Latvia
Latvia's transitional economy recovered from the 1998 Russian
financial crisis, largely due to the government's budget stringency
and a gradual reorientation of exports toward EU countries,
lessening Latvia's trade dependency on Russia. The majority of
companies, banks, and real estate have been privatized, although the
state still holds sizable stakes in a few large enterprises. Latvia
officially joined the World Trade Organization in February 1999. EU
membership, a top foreign policy goal, came in May 2004. The current
account and internal government deficits remain major concerns, but
the government's efforts to increase efficiency in revenue
collection may lessen the budget deficit. A growing perception that
many of Latvia's banks facilitate illicit activity could damage the
country's vibrant financial sector.

**WHAT YOU SHOULD DO:** According to the Latvia text, when did Latvia officially join the World Trade Organization?

**EXERCISE DATA:**
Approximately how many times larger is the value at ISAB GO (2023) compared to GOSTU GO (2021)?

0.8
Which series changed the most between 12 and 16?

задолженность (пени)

**YOUR RESPONSE:** February 1999